Rádio sem tempo para escutar






Vê se encontra um tempo
pra me encontrar sem contratempo
durante algum tempo

José Miguel Wisnik / Jorge Mautner

O rádio FM de hoje é um retrato sonoro da falência da escuta. É feito para ouvir entre tarefas, alimentar-nos de sons afinados com as máquinas políticas, culturais e sociais hegemônicas. O rádio é como o som do nosso "inconsciente maquínico", conceito de Felix Guattari para explicar como a linguagem, o pensamento, o desejo e o self se interpenetram de acordo com sistemas que estão "fora" do indivíduo - o capitalismo, a gramática, a política, a ética.

O cérebro cria a linguagem, ou a linguagem cria o cérebro? O homem obtém seus objetos de desejo e consumo por meio dos negócios da economia capitalista, ou é a economia capitalista quem consome homens e negocia desejos em troca de sua existência infinita? Até que ponto o inconsciente pode ser entendido apenas pelos mecanismos descritos por Freud ou Lacan e não por Nietzsche, John Stuart Mill ou Hollywood?

Guattari nos mostra que a linguagem - por fim, o próprio pensamento e o inconsciente - recorre a signos ou significados que fluem em uma economia de poderes simbólicos, distribuídos na sociedade. Poderes do inconsciente, poderes da mídia, poderes da ciência, poderes da religião, cada um dominando partes da estrutura da linguagem, até que não se saiba mais o que pensa ("o que ou quem em mim pensa?") de forma independente.

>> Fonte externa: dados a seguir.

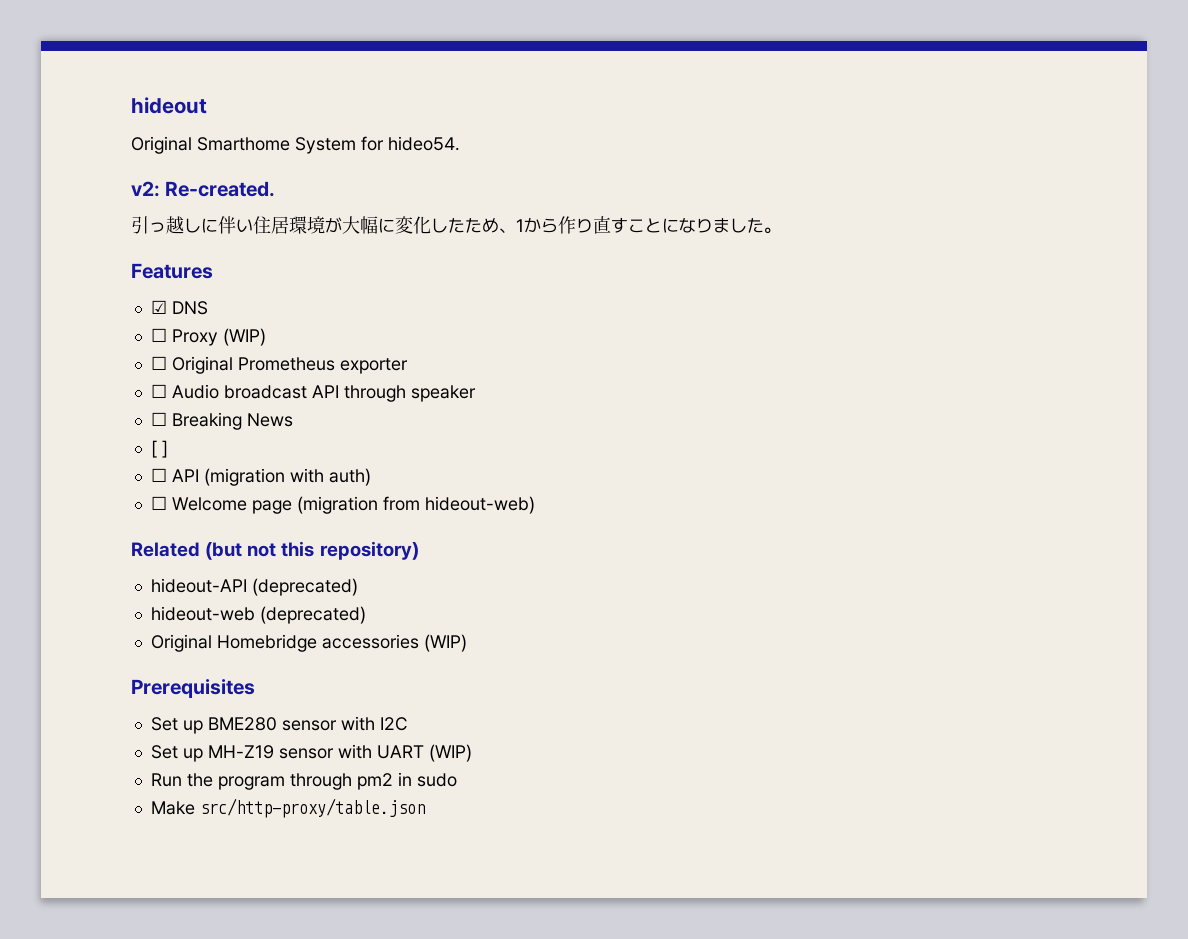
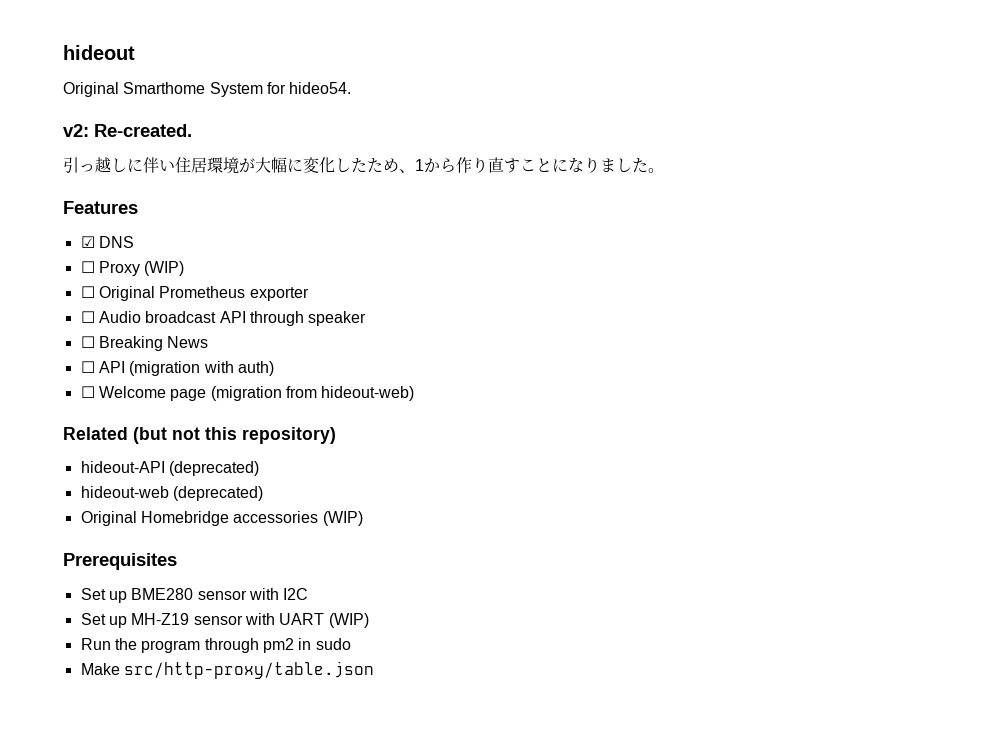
[150,440,168,458] // [ ] -> (209, 342) none

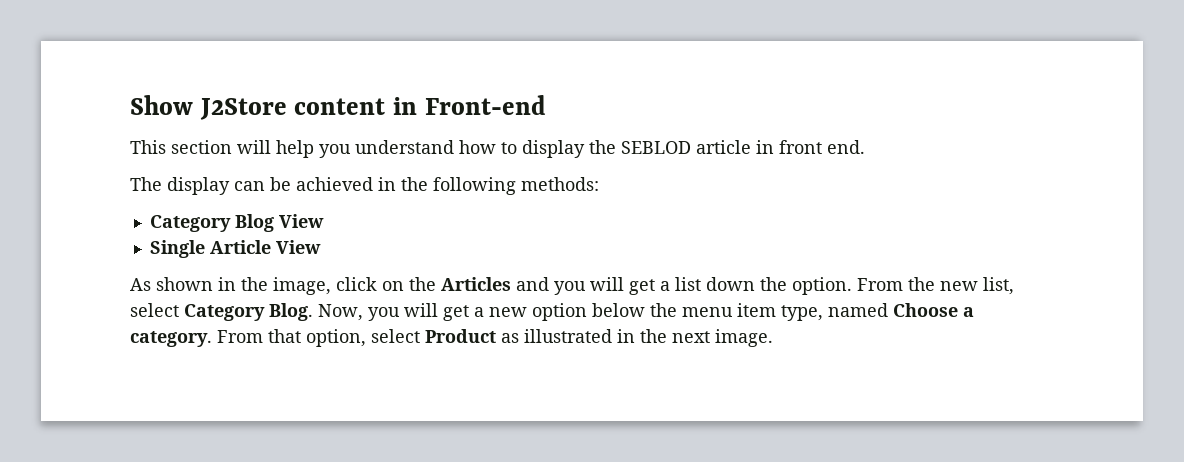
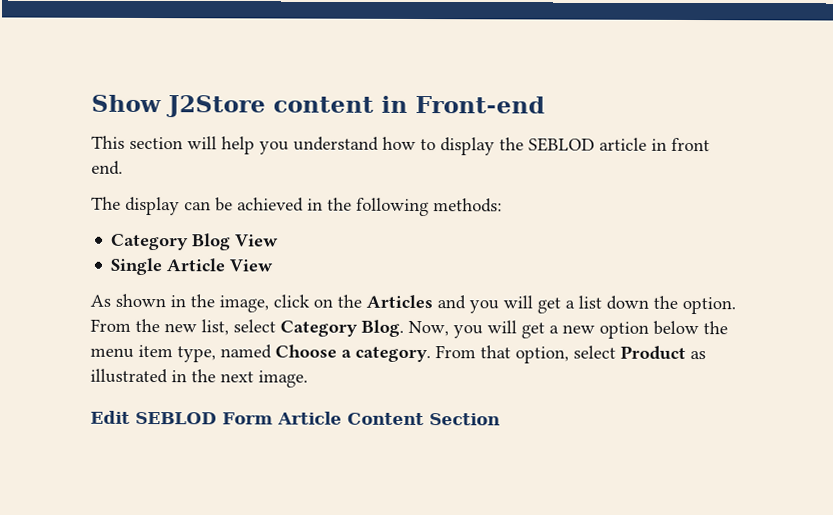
(773, 338) none -> [90,410,500,426] // Edit SEBLOD Form Article Content Section

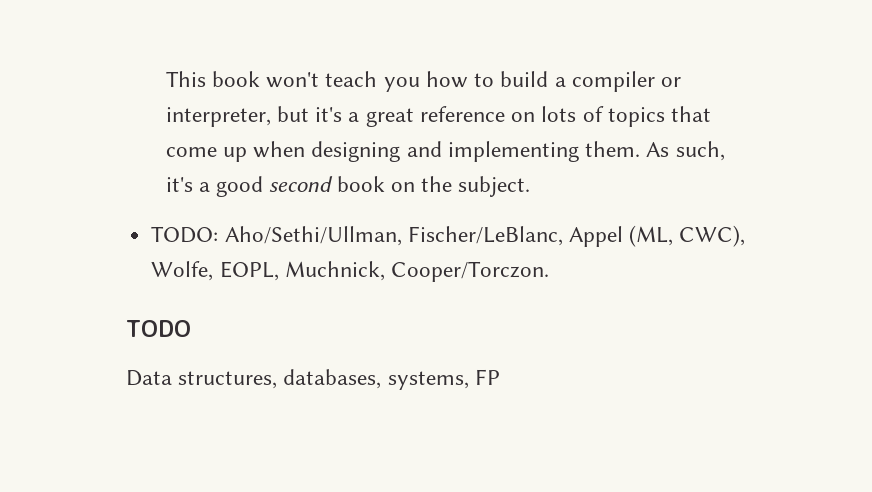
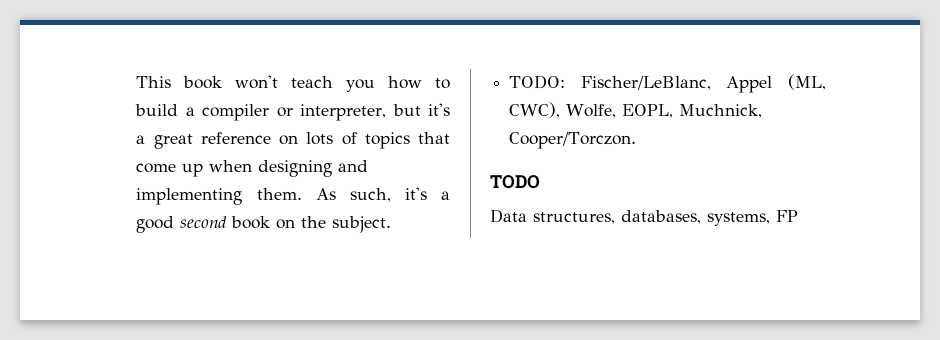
[224,226,402,246] Aho/Sethi/Ullman, -> (566, 82) none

O rádio FM é a materialização deste conceito de dominação da linguagem em forma de som. O rádio FM nos mostra um mundo sonoro vibrante, ágil, que tenta esticar sua dimensão linear ao máximo, elevando ao quadrado os volumes, massas, andamentos, fortíssimos, criando a ilusão da rapidez da informação. É som - conceito puro e abrangente -, porém marcado pelos signos do capitalismo pragmático ("time is money", cada segundo é cobrado pelo anunciante), da falsa objetividade jornalística (na voz pura e limpa do disc-jóquei que apresenta as notícias do showbizz com uma velocidade frenética), do consumo voraz (escute hoje o novo sucesso da hit parade que amanhã será esquecido). Sem silêncios.

Se o rádio FM apela para tais artifícios e jamais rompe essa estrutura - disc-jóquei, música, notícia, apresentador, vinheta, anúncio, "as dez mais" e etc -, é porque a palavra rádio que se reproduz no "inconsciente maquínico" de todos nós já se consolidou como tal. O rádio, que sempre teve a função de nos conectar, de nos religar (como a religião, que vem do latim religare) a todos por meio de seus sons, também passou a nos usar. Música? Claro, mas sempre com "um oferecimento de sabonetes Palmolive". Sempre nos dizendo o que está no topo das paradas. Informação? Lógico, pois sempre entre um anúncio e outro, entre a casa e o trabalho, entre o térreo e o décimo andar, dá tempo de ouvir a última fofoca sobre Any Winehouse.

Segundo Janete El Haouli, pesquisadora incasável do rádio, persiste a dúvida se precisamos limpar o rádio ou limpar a escuta. Assim como o inconsciente maquínico se refere ao rádio como uma "grade" de programas de música, anúncios, vozes sem corpo, também entende muito pouco de escuta. Inconscientemente, pensamos a escuta como um sentido menor, subordinado à visão.
O educador e filósofo Rubem Alves propõe oficinas de "escutatória" como medida para resgatar o sentido da escuta, em oposição às oficinas de oratória que ensinam todos apenas a falar.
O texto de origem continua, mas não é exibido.